[Exercise task a] Rewrite the listing as a JSON list of strings, one string per line, from the start of the listing up to and including the line with "This screenshot has". Leave out blank lines and pictures.

So we call egcd(e, phi(n)), and now I get [-367, 2] for my x and y.
From here I honestly don't know where to go. I've read this similar question and I see that there are some substitutions that happen, but I don't understand how those number relate to the answer that I got or the values I have started out with. Can someone explain to me pragmatically what I need to do from here? (When I say pragmatically, I mean without actual code. Pseudo code is fine, but if I get actual code I won't be able to learn without plagiarism on my assignment which is a big no-no).
As always, any help is genuinely appreciated. Thanks everyone!
(And yes, I have seen these:RSA: Private key calculation with Extended Euclidean Algorithm and In RSA encryption, how do I find d, given p, q, e and c?)
The implementation of the Extended Euclidean algorithm you have is not complete, since it is generating a negative number for the private key. Use this code instead:
https://en.wikibooks.org/wiki/Algorithm_Implementation/Mathematics/Extended_Euclidean_algorithm
For your example the private key, d, is 2753.

[Exercise task b] In the excerpt on computing an RSA private key, why does the reply call the asker's Extended Euclidean implementation incomplete?

[Entries shown]
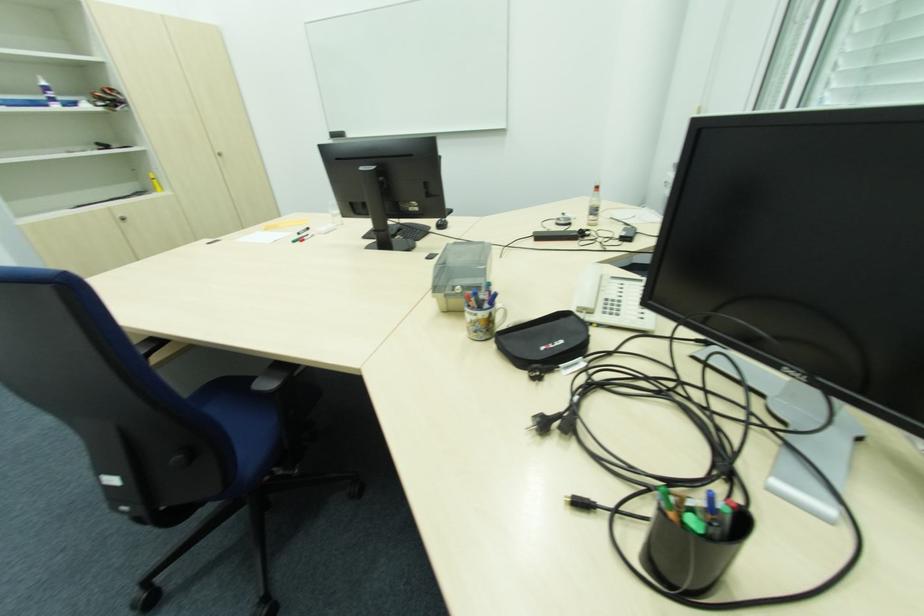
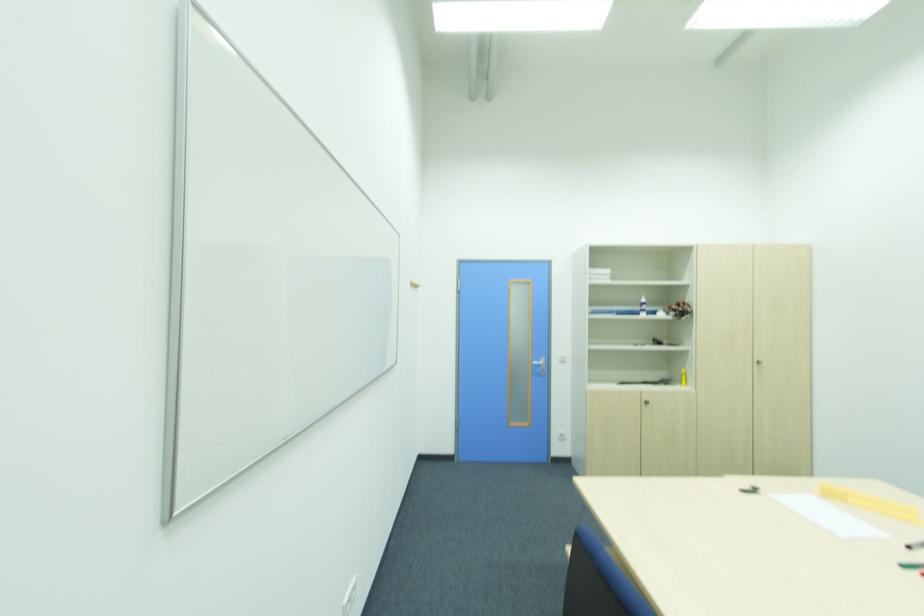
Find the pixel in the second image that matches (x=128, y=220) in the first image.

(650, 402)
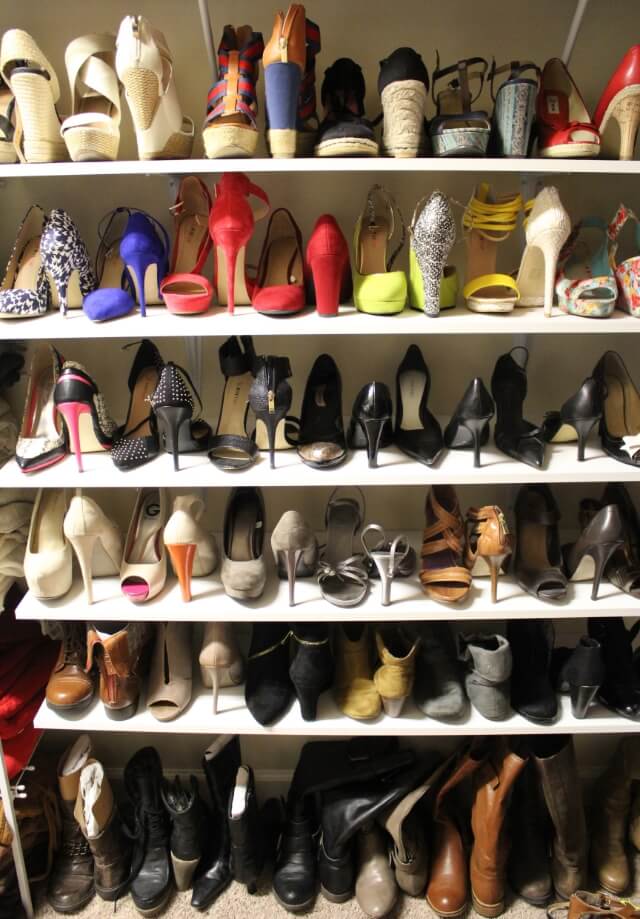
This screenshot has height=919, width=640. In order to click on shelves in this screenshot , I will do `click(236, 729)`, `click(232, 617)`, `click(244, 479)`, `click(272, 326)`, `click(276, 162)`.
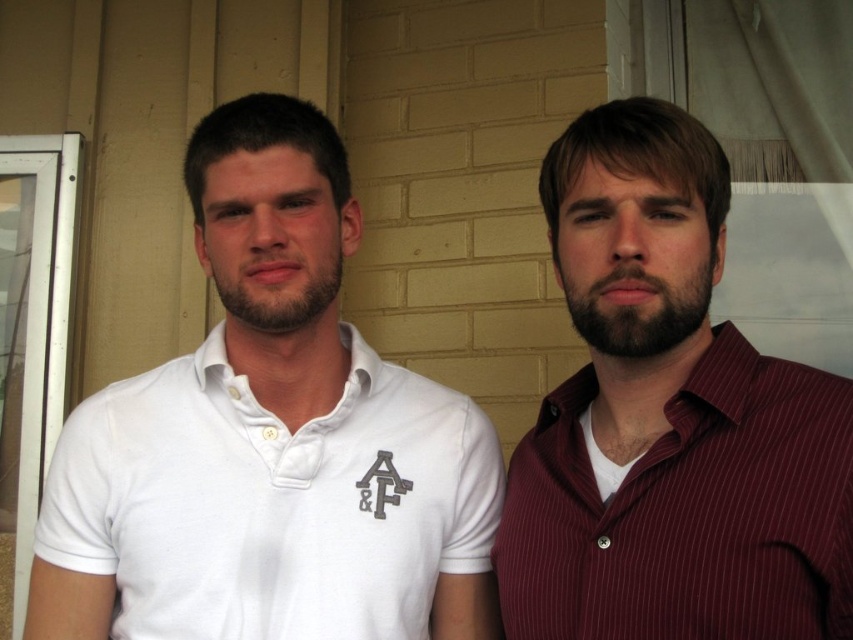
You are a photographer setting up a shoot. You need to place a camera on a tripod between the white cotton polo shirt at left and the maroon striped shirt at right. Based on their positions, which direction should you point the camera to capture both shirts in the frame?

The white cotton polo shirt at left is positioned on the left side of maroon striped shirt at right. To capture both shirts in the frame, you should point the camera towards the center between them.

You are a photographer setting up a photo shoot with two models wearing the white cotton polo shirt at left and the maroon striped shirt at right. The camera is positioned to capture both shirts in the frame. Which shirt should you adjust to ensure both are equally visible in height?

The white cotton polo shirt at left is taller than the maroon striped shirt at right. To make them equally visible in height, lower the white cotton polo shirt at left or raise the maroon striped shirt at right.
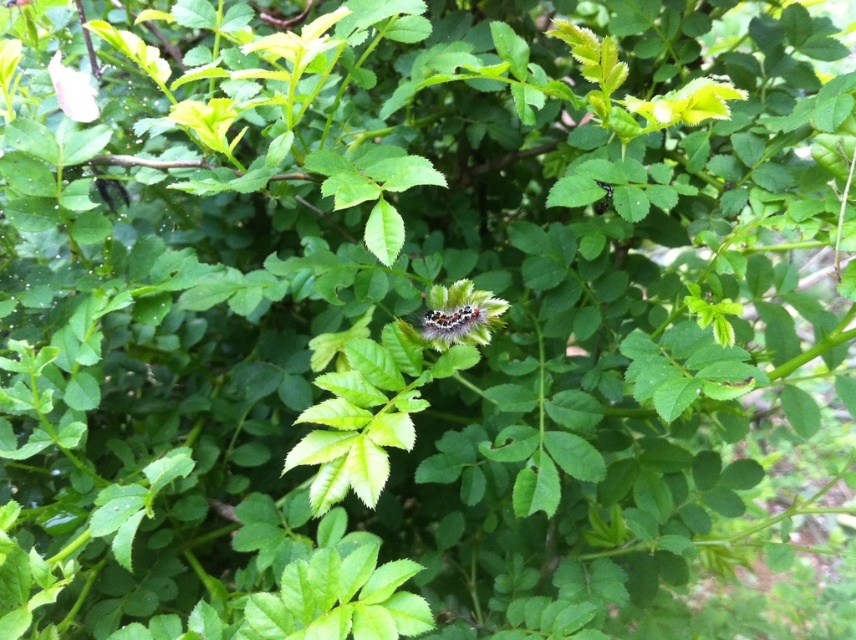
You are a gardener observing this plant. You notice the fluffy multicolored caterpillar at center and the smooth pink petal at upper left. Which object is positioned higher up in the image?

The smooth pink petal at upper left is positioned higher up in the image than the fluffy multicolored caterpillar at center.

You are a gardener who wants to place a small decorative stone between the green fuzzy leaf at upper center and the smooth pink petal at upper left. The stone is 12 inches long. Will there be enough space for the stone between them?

[Solution a]
[
  "Find the pixel in the second image that matches (x=128, y=220) in the first image.",
  "(650, 402)",
  "This screenshot has height=919, width=640. In order to click on shelves in this screenshot , I will do `click(236, 729)`, `click(232, 617)`, `click(244, 479)`, `click(272, 326)`, `click(276, 162)`."
]

[Solution b] The reply calls it incomplete because it generates a negative number for the private key.